— Вам ясно, что вы должны вернуться в участок? — просто спросил Свинецкий.
— Да, да, конечно! — горячо ответил Ять. — Я виноват перед вами…
— Ненадолго, — успокоил Свинецкий. — Еще два-три разговора — и вы поймете всё. Но без этого символического пребывания там вы не прочувствуете, что такое ненависть.
— Я не буду ненавидеть вас, — покачал головой Ять.
— Речь не обо мне. Как бы то ни было, на сегодняшний вечер и на всю ночь вы свободны. А утром пожалуйте в участок — денька на два, на три. Там подумаем, что с вами делать. Может быть, поработаем вместе в управе. Грэма я тоже звал, но он хочет уйти с утра. Говорит, что вернется к Рыленко — хочет писать какую-то мистерию…
— Последний вопрос, — сказал Ять. — Что вы думаете делать с орфографией?
— С орфографией? — изумился Свинецкий. — Об этом я, признаться, не думал… Вы и займитесь, когда выйдете. Есть у вас идея реформы?

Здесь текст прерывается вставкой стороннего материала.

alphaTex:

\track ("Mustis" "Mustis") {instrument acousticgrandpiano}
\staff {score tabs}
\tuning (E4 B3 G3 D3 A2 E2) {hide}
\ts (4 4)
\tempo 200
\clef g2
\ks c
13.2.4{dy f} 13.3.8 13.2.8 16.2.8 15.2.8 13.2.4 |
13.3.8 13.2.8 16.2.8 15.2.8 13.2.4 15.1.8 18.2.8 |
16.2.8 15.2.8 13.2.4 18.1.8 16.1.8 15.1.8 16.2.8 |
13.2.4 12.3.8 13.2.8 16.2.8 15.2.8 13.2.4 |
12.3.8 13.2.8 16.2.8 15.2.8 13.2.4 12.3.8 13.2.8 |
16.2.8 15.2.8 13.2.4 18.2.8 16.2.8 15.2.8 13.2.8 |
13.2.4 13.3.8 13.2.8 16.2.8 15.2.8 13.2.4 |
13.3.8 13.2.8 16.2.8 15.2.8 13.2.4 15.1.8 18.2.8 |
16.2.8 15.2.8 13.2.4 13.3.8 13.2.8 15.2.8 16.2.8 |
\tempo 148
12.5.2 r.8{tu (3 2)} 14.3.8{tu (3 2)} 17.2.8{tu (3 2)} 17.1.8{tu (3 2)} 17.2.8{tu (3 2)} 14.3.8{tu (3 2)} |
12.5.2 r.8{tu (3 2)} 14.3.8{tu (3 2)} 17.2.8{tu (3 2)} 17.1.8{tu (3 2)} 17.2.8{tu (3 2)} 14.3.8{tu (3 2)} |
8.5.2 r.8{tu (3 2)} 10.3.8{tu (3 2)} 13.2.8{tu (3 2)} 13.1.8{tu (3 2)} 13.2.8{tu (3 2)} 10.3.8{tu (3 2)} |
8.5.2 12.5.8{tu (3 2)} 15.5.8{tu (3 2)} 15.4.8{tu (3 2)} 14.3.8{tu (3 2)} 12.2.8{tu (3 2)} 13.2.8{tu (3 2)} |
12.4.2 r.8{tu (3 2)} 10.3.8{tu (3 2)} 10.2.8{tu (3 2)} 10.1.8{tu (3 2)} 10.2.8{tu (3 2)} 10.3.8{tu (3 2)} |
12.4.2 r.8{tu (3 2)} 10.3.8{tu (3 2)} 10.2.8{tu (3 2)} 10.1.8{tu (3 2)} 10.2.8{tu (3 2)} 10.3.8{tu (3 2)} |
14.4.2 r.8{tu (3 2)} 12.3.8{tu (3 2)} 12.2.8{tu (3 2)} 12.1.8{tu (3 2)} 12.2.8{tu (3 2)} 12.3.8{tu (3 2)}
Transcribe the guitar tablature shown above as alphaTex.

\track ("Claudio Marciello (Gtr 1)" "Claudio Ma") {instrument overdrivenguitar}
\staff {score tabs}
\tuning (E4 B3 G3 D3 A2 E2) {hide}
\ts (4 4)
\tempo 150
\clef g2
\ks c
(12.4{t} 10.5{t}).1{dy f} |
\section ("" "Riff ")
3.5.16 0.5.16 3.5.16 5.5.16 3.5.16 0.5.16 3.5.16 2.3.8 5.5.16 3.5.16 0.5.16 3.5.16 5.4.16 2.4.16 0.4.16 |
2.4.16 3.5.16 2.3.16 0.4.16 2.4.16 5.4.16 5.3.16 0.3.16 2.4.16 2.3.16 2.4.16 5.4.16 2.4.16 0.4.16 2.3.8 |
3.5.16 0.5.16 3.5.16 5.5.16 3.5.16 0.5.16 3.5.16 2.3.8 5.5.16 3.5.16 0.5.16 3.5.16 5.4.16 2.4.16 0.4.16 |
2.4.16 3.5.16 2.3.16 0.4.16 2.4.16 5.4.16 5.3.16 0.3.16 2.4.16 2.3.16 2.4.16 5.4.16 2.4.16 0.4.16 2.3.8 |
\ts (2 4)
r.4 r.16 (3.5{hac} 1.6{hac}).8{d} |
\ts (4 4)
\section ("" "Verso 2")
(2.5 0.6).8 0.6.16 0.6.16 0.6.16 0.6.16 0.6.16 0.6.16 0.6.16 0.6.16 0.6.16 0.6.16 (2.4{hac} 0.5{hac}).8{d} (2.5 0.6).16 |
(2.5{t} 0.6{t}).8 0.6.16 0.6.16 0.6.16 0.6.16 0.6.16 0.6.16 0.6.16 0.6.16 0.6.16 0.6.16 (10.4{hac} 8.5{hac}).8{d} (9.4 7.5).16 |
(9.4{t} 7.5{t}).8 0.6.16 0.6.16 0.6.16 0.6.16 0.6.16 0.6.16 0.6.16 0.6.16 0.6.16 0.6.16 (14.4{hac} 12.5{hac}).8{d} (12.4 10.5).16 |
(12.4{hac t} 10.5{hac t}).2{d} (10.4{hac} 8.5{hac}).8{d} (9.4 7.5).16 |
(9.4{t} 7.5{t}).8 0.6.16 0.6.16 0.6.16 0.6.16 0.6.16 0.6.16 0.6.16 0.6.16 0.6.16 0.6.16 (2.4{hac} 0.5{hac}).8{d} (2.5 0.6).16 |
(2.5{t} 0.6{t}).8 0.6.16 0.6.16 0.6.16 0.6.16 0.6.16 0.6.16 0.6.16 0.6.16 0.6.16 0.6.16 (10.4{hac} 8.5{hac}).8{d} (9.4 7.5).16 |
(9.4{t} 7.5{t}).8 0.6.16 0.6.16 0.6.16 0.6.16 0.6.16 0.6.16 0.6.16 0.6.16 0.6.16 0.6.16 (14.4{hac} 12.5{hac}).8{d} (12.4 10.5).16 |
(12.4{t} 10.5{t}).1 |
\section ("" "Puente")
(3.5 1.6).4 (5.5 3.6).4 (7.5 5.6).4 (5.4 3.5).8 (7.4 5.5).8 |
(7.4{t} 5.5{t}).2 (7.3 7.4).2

— В последнее время мне кажется, что надо изъять только меня. Все остальное пусть будет как будет. И твердый знак после слов пусть остается. А то у нас слишком мало еров, понимаете?
— Ну уж нет, — твердо сказал Свинецкий. — Изымать себя я вам не дам ни при каких обстоятельствах. Нужно только ввести твердые правила, как вас употреблять, — и почаще менять их, чтобы умы не коснели. Но обо всем этом надо подумать серьезно, когда я решу вопросы с продовольствием и армией. Ладно, идите к невесте. Ждет, наверное.
— Спасибо, — сказал Ять, чувствуя, как к горлу его подступают слезы — сладкие слезы прощенного.
— Господи, как я тебя люблю, — плакала Таня. — Как я тебя люблю.
— Не плачь, маленькая, — повторял Ять, гладя ее волосы, плечи, руки. — Что ты? Все же кончилось. Мы скоро с тобой уедем.
— Ах, ты не представляешь, как я боялась все это время. Стоило тебе приехать, и они как с ума посходили…
— Ну конечно. Так всегда бывает. Любовь устраивает вокруг себя бурю.
— Нет, я знаю, знаю: ты опять уйдешь… Все это у нас всегда ненадолго. Мы не можем быть вместе долго: слишком горячо.
— Мы уже расходились, Танька, — кому было лучше?
— Никому, но это, наверное, неизбежно. Обними меня, мне холодно. Что он все ходит и ходит?
Внизу по диагонали мерял комнату Зуев — не мог заснуть: видимо, от переживаний этого дня. Маринелли так и не пришел — праздновал счастливое избавление с новыми победителями.
— Я не могу без тебя, но всегда есть что-то… Все дело в этой аналогии, по которой не может установиться никакая власть. Все бездарны, все смешны, ни одна не удержится. Так и у нас с тобой не может быть семьи — постоянной семьи. Ты понимаешь? Всегда будет полная радуга, все испытания, все страсти, все виды тоски — и опять разрыв, и до новой вспышки, пока кто-то не выдержит…
— Танька, хотя бы накануне возвращения в участок можно и не говорить мне таких вещей.
— Он же сказал — два дня, и ты в городской управе.
— Все равно. Я буду бояться, что ты сбежишь.
— Я никуда не сбегу, сбегаешь ты, всегда ты… Вдали грохнул выстрел.
— Что это? — вскочила она.
— Не бойся, анархисты пьянствуют, в воздух палят.
— Где они взяли столько вина? — сонно протянула Таня. — Неужели склады?
— Вряд ли. Они люди сторонние, про них не знают. Не обращай на них внимания.
— Да, не обратишь тут…
— Ну, вспомни садовника. Ничто так не успокаивает, как мысль о счастливо миновавшей опасности.
— Не знаю, Ять. У меня не так. Я принимаюсь тысячу раз все перебирать в уме и бояться заново…
— Не бойся. Всегда придет какой-нибудь Свинецкий и спасет.
Она теснее прижалась к нему, заворочалась, смешно заворчала — «костлявый, костлявый», — и скоро заснула; он чувствовал плечом сонное ровное тепло. Ну вот, подумал он, все и позади.